I don't know, Trump said he read Woodward's 480 page book, "Rage", on the 3.5 hour flight home from a rally the other day. According to "So, Donald Trump read 'Rage' in 1 night? Um..." [cnn.com] that would be less than 30 seconds / page or about 900 words/minute.
So, that's about three and a half hours of travel time. The Woodward book, according to Amazon, is 480 pages long.
A bit of back-of-the-envelope math produces this: Trump would have had to read, roughly, 2.2 pages a minute in order to finish the whole book on the flight. That's less than 30 seconds per page.
Which is very fast! The average reader (someone who reads 300 word per minute) takes about 1.7 minutes to read a book page, while a fast reader (450 words per minute) just over 1 minute.
In order then for Trump to have actually read the whole book, he would need to have read more than twice as fast as a fast reader, consuming 900 words or more every minute.
And when I say every minute, I mean every minute. As in, all 210 minutes it took him to fly from Arizona to DC. No staring out the window for five minutes. No naps. No checking his phone. No tweeting. (According to his timeline, Trump or his staff sent 12 tweets or retweets while on the flight back to DC.) No nothing -- except reading 900 words a minute.
So, not only does he read, he's apparently one of the fastest readers *ever* -- probably the fastest and strongest (so fast folks). :-)
Re: (Score:2)
I'm not sure why you got dowmodded for this. You'd have to be an absolute moron or a shill to think Trump is literate and knows or cares what science is or how it works.
Some things are indeed self evident.
Re:CDC and Fauci both said (Score:5, Insightful)
I figured you were a sad troll in a basement somewhere, so I looked at your "source". What's the heading? "Nonpharmaceutical Measures for Pandemic Influenza"
And you think that applies to COVID-19 why? Are you a fucking moron who thinks it's "just a flu", or are you a shill? Because it's one or the other.
Re: (Score:3)
But you clearly haven't looked because this has been publicized widely, and there are plenty of studies.
Yep, they lied, they admitted it (Score:3)
They were trying to prevent a run on N95 masks by stupid Americans. If we had a proper, functioning government it wouldn't have happened because a) We wouldn't have pulled our pandemic response unit out of China and b) we would have been stockpiling masks for the pandemic we knew was coming (and we knew it was coming because Biden/Obama left Trump a "Pandemic Playbook" that was ignored).
Re: (Score:2)
It's all politics. Viral particles are too small to be arrested by the masks, even N95s,
True. But the virus particles are carried by droplets, which are large enough to be stopped by masks.

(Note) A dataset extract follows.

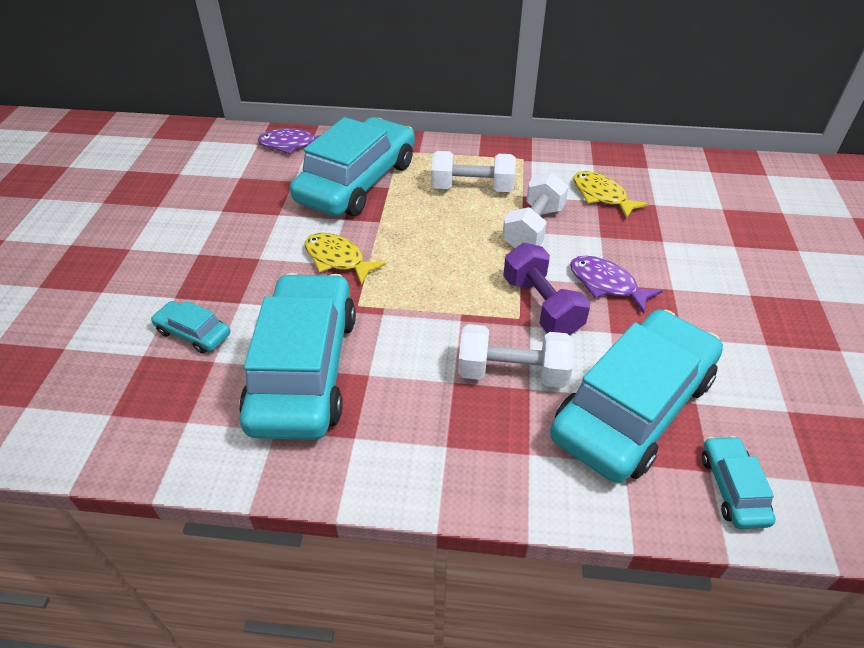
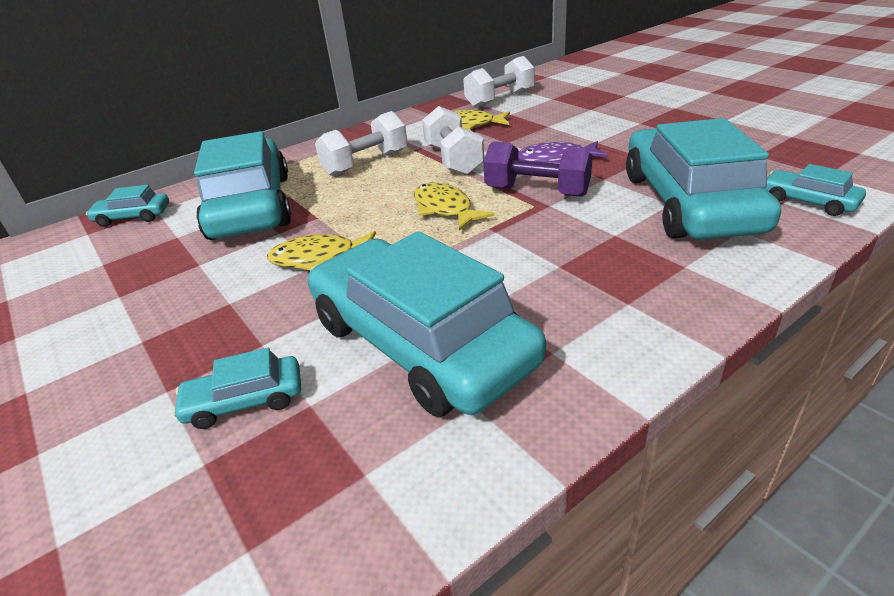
camera: 40 degrees left, 10 degrees down
purple fish [258,128,320,154] -> turquoise car [86,185,169,227]
white dumbbell [458,324,574,388] -> white dumbbell moved to [463,56,535,108]
none -> yellow fish [414,182,494,231]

I think a lot are troll (Score:5, Interesting)
Ignore the trolls, if you've got mod points upvote good posts and continue to make genuine attempts to improve the conversation. And remember, at least we're not Reddit
Re:I think a lot are troll (Score:5, Insightful)
Slashdot has got much more partisan than it used to be.
It certainly wasn't ever even slightly apolitical, but the politics aligned much more along early internet freedom lines; the feeling was broadly in favor of personal freedoms, suspicious of law enforcement especially heavy handed law enforcement of computer crimes, deeply suspicious of large corporations and the legal support on them, against indefinite copyright laws.
Sort of a cross between "live and let live" and "fuck off and let me use my computer in peace".
There was some variety, there were always gun nut libertarians, religious wackos and
Loony Lefties, but defense of party above all was very very rare.
And we could all agree that Orrin Hatch was a total shithead. Now I'd expect him to get staunch defenders here due to his party affiliation.
Mostly I think it's just the natural growth and eternal September. Back then, this was a nerd forum sought out by nerds when nerd was a pejorative, and we cared disproportionately about the internet and computing. That's not niche any more.